◆ Exercise instructions
Could you print every line of the rows below verbatim, leaving out the pictures?

◆ Available data
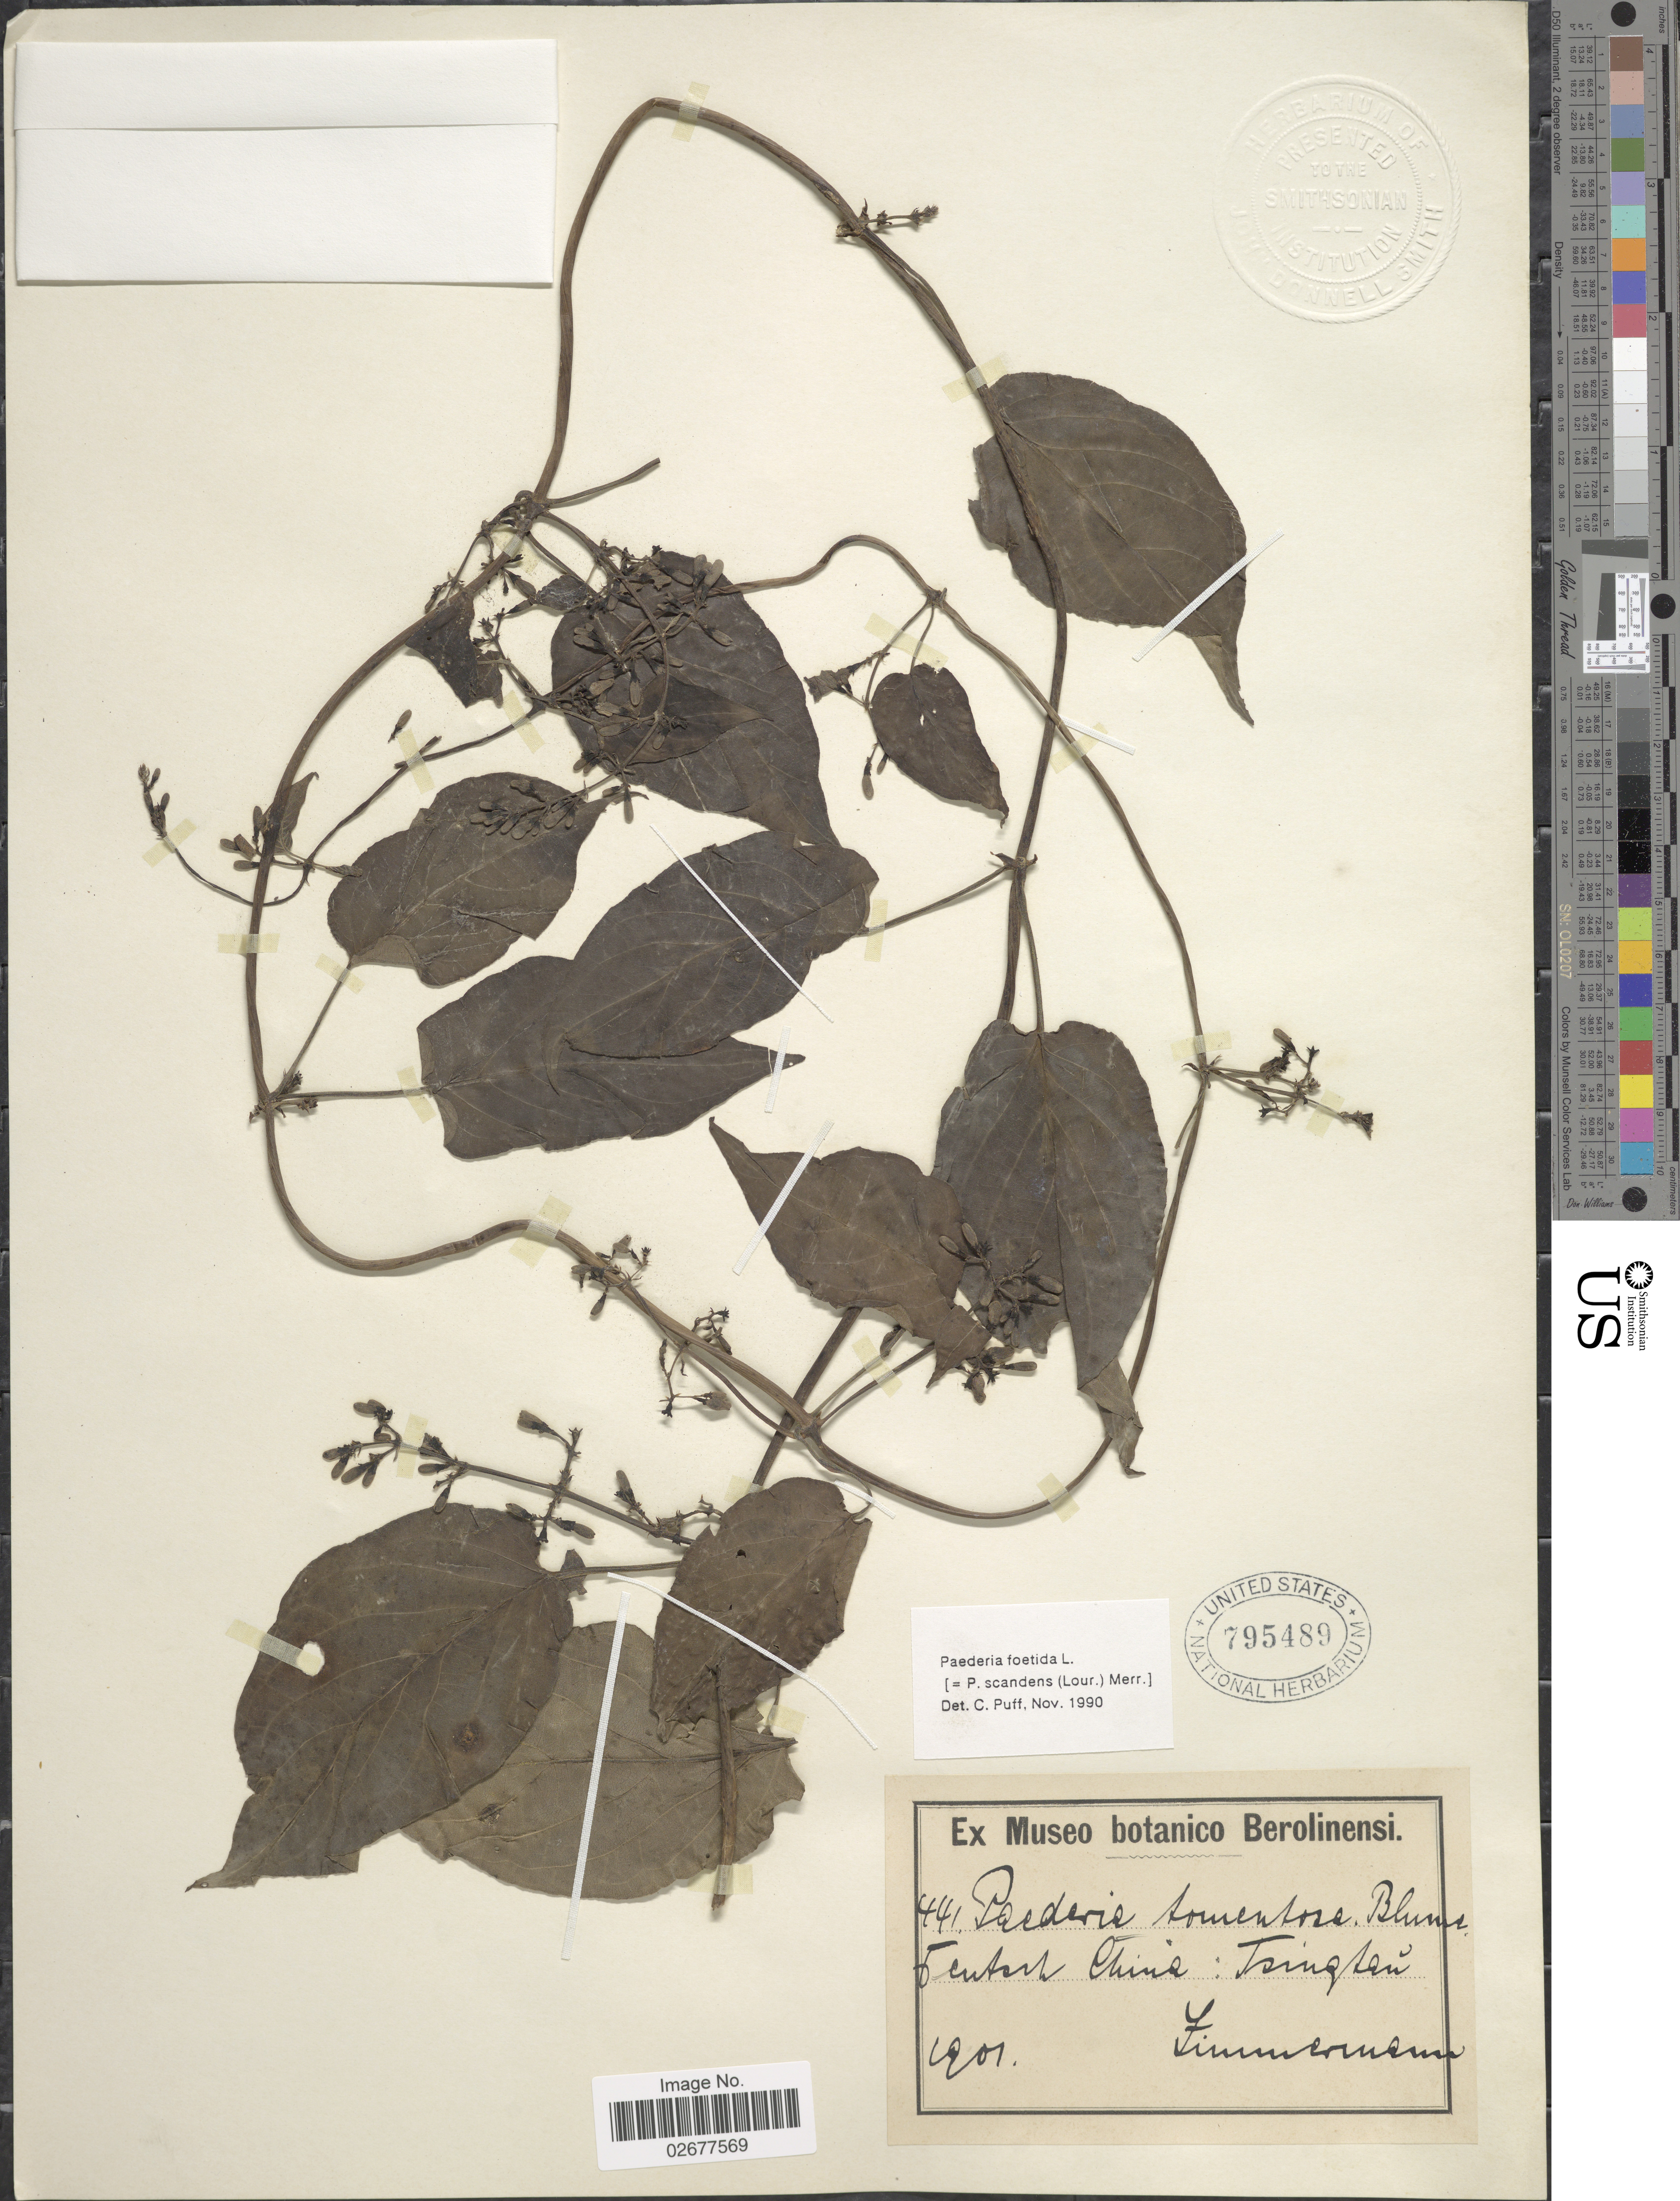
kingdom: Plantae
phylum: Tracheophyta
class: Magnoliopsida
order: Gentianales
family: Rubiaceae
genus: Paederia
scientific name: Paederia foetida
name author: Wall.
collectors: -. Zimmermann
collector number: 441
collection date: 1901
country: China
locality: Central China: Tsinghau. [interpreted]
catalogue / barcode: US 795489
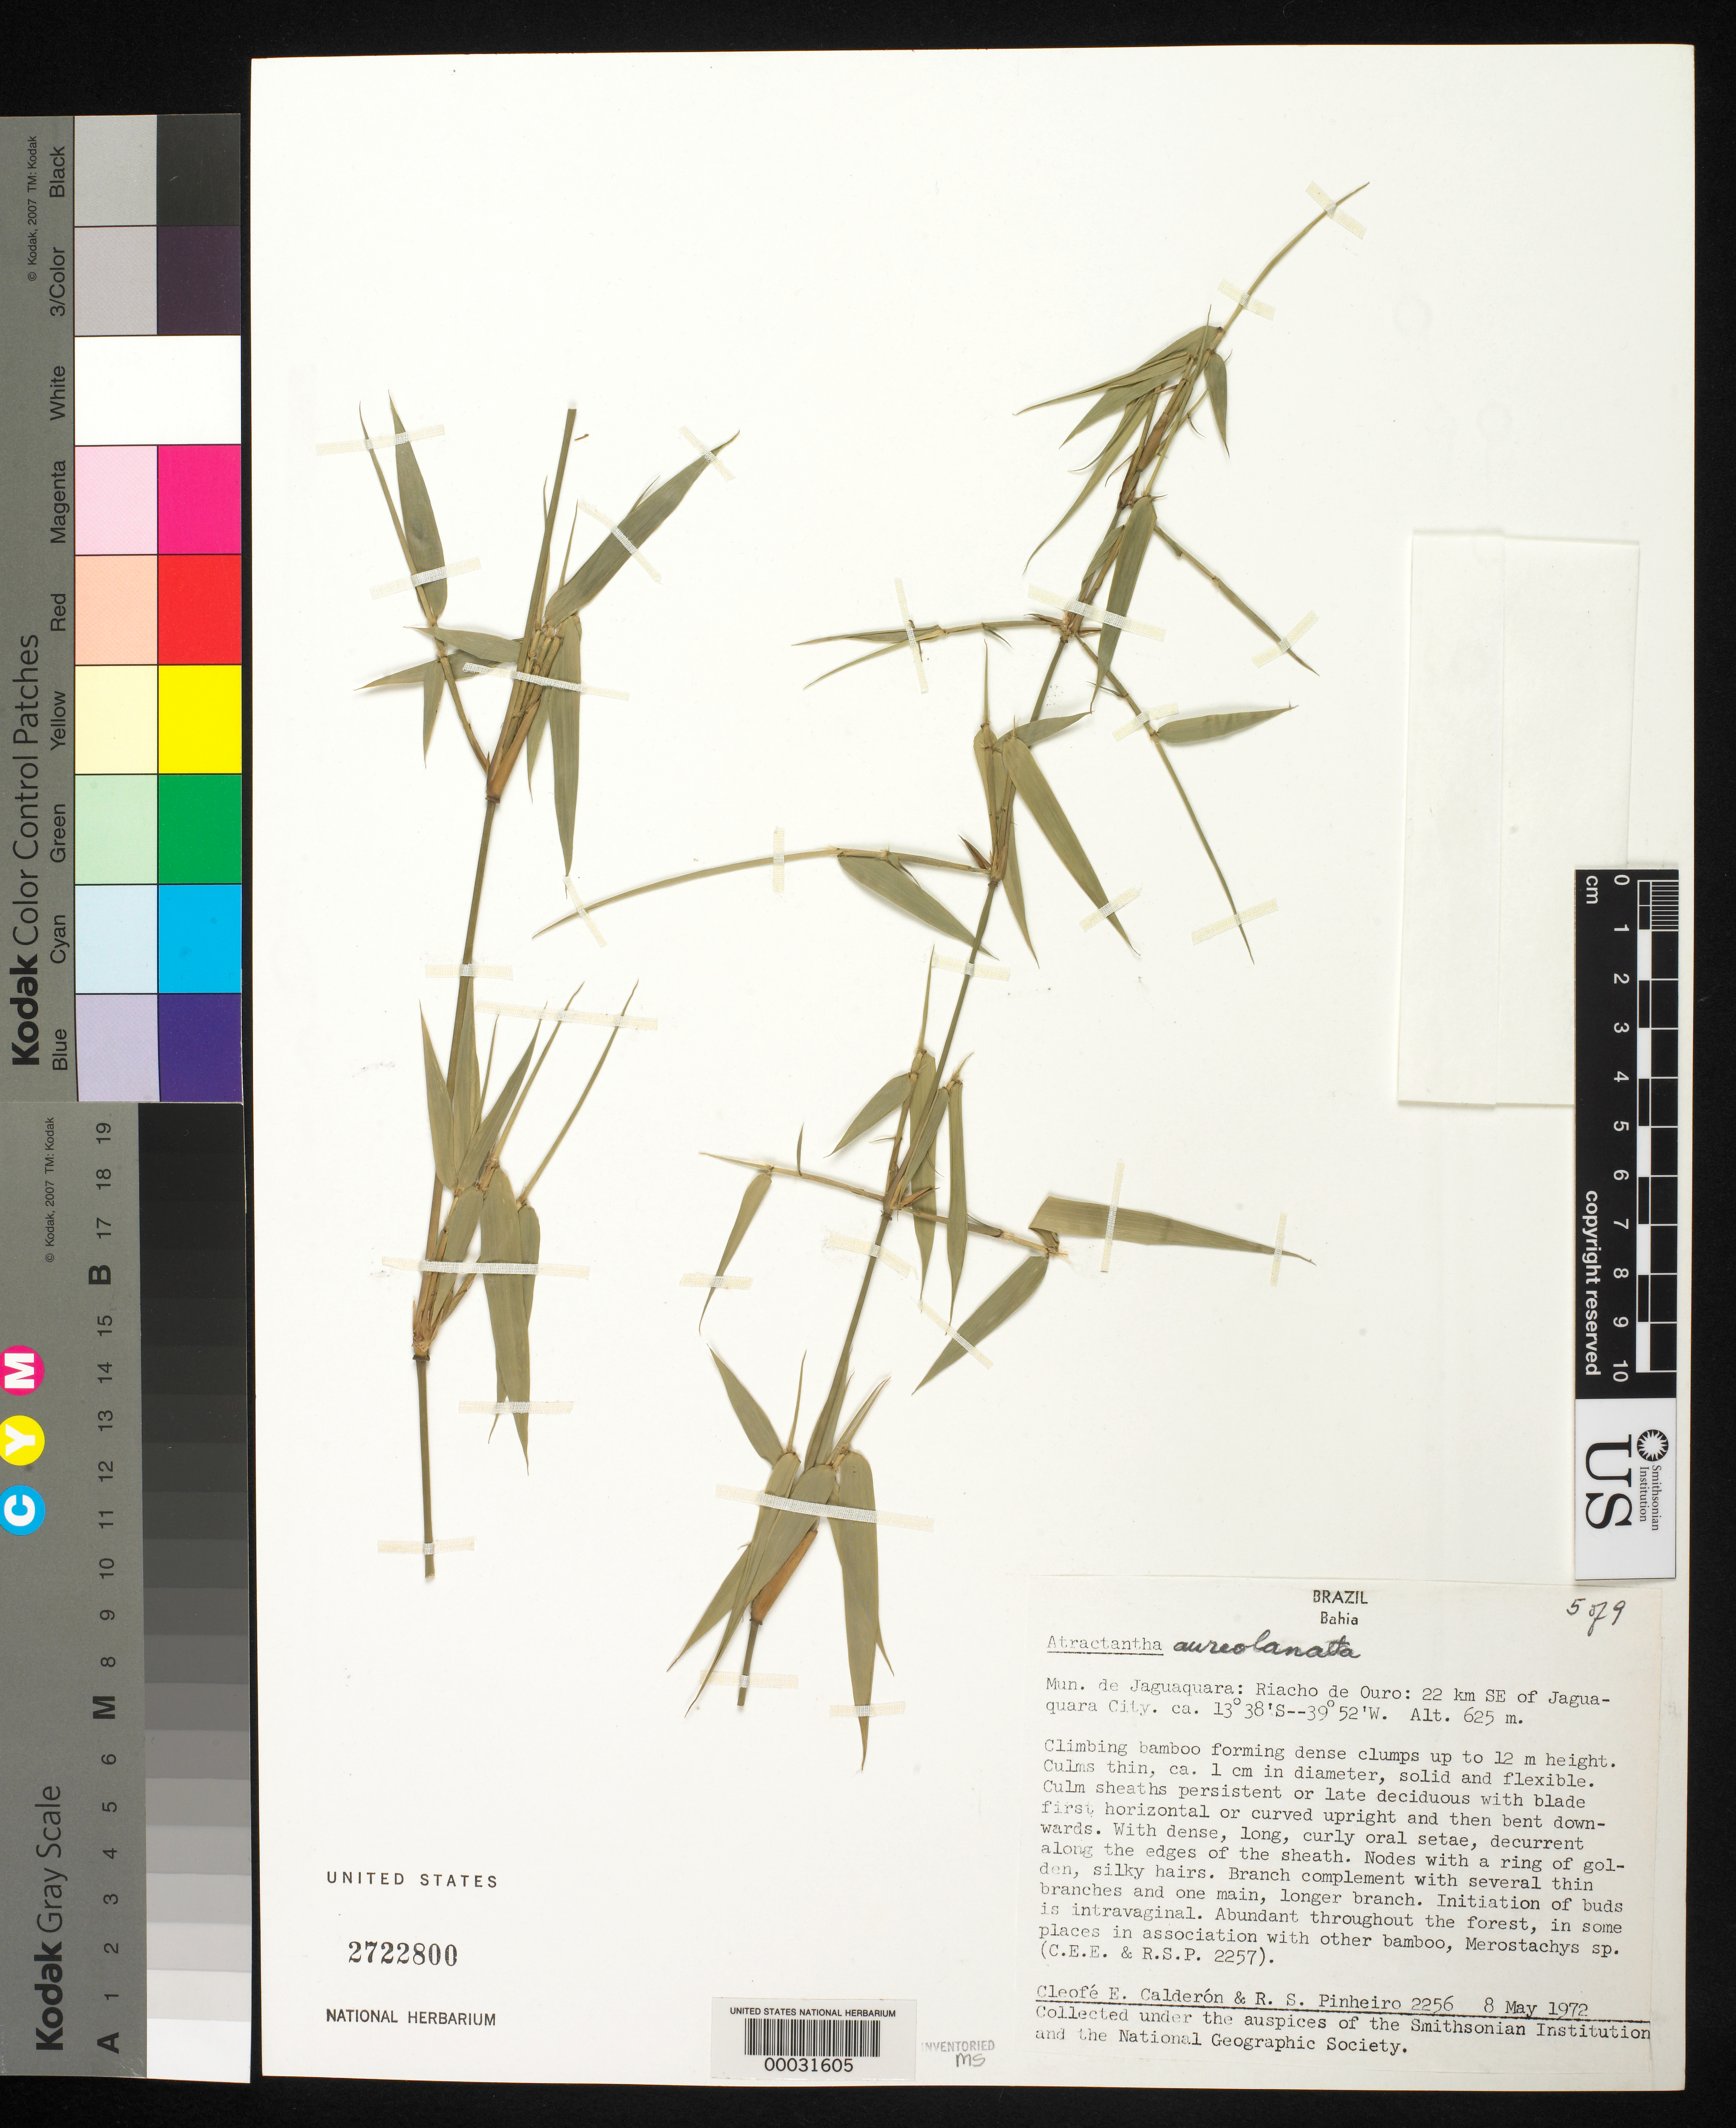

◆ Task output
kingdom: Plantae
phylum: Tracheophyta
class: Magnoliopsida
order: Gentianales
family: Rubiaceae
genus: Paederia
scientific name: Paederia foetida
name author: Wall.
collectors: -. Zimmermann
collector number: 441
collection date: 1901
country: China
locality: Central China: Tsinghau. [interpreted]
catalogue / barcode: US 795489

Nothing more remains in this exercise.